La cause doit être renvoyée à la municipalité pour qu'elle complète les constatations de fait et, le cas échéant, rende une nouvelle décision.
La décision attaquée est par ailleurs confirmée en tant qu'elle impose à la recourante les obligations suivantes:
· L'obligation de tolérer l'exécution par substitution d'un plan de surveillance du terrain sur la parcelle n° ********;
· L'ordre de laisser les agents de la municipalité accéder à la parcelle n° ********.
4. Vu l'issue de la cause, les frais de justice sont répartis entre la recourante et la Commune de Montreux (cf. art. 49 LPA-VD). Il n'est pas alloué de dépens, ces indemnités étant considérées comme compensées (cf. art. 55 LPA-VD).
Par ces motifs
la Cour de droit administratif et public
du Tribunal cantonal
arrête:
I. Le recours est partiellement admis.
II. La décision rendue le 29 février 2024 par la Municipalité de Montreux est annulée en tant qu'elle impose à A._______ les obligations suivantes:
a. L'obligation de tolérer l'exécution par substitution des travaux de construction d'un nouveau mur sur la parcelle n° ********;
b. L'obligation de tolérer l'exécution par substitution des travaux de construction d'un nouveau système d'évacuation des eaux sur cette parcelle;
c. L'obligation de tolérer l'exécution par substitution des travaux de remise en état des lieux sur cette parcelle.

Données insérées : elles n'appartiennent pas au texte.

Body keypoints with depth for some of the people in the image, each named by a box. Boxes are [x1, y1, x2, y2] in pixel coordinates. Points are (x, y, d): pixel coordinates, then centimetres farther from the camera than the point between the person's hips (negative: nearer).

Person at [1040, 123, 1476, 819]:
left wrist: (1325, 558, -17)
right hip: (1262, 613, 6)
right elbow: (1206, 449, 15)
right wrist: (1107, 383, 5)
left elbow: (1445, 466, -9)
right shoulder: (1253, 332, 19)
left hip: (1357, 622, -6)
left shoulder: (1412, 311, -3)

Dans cette mesure, la cause est renvoyée à la Municipalité de Montreux pour nouvelle décision dans le sens des considérants.

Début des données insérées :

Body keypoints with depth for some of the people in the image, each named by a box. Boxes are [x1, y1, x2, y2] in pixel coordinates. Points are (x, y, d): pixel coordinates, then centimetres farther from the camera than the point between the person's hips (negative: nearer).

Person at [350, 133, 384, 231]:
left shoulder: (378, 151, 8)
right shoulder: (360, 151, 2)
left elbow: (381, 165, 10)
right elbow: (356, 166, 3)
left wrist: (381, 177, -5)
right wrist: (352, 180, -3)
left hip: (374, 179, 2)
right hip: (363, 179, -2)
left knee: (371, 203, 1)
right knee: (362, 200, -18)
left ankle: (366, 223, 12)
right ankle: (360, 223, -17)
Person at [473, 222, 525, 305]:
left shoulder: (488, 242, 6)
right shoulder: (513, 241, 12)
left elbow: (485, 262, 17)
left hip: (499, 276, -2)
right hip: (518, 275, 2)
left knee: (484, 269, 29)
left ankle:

III. La décision rendue le 29 février 2024 par la Municipalité de Montreux est confirmée en tant qu'elle impose à A._______ les obligations suivantes:
a. L'obligation de tolérer l'exécution par substitution d'un plan de surveillance du terrain sur la parcelle n° ********;
b. L'ordre de laisser les agents de la municipalité accéder à la parcelle n° ********.
IV. Un émolument judiciaire de 1'500 (mille cinq cents) francs est mis à la charge de la recourante A._______.
V. Un émolument judiciaire de 1'500 (mille cinq cents) francs est mis à la charge de la Commune de Montreux.
VI. Il n'est pas alloué de dépens.
Lausanne, le 2 septembre 2024
Le présent arrêt est communiqué aux destinataires de l'avis d'envoi
ci-joint.
Il peut faire l'objet, dans les trente jours suivant sa notification, d'un recours au Tribunal fédéral (Tribunal fédéral suisse, 1000 Lausanne 14). Le recours en matière de droit public s'exerce aux conditions des articles 82 ss de la loi du 17 juin 2005 sur le Tribunal fédéral (LTF - RS 173.110), le recours constitutionnel subsidiaire à celles des articles 113 ss LTF. Le mémoire de recours doit être rédigé dans une langue officielle, indiquer les conclusions, les motifs et les moyens de preuve, et être signé. Les motifs doivent exposer succinctement en quoi l’acte attaqué viole le droit. Les pièces invoquées comme moyens de preuve doivent être jointes au mémoire, pour autant qu’elles soient en mains de la partie; il en va de même de la décision attaquée.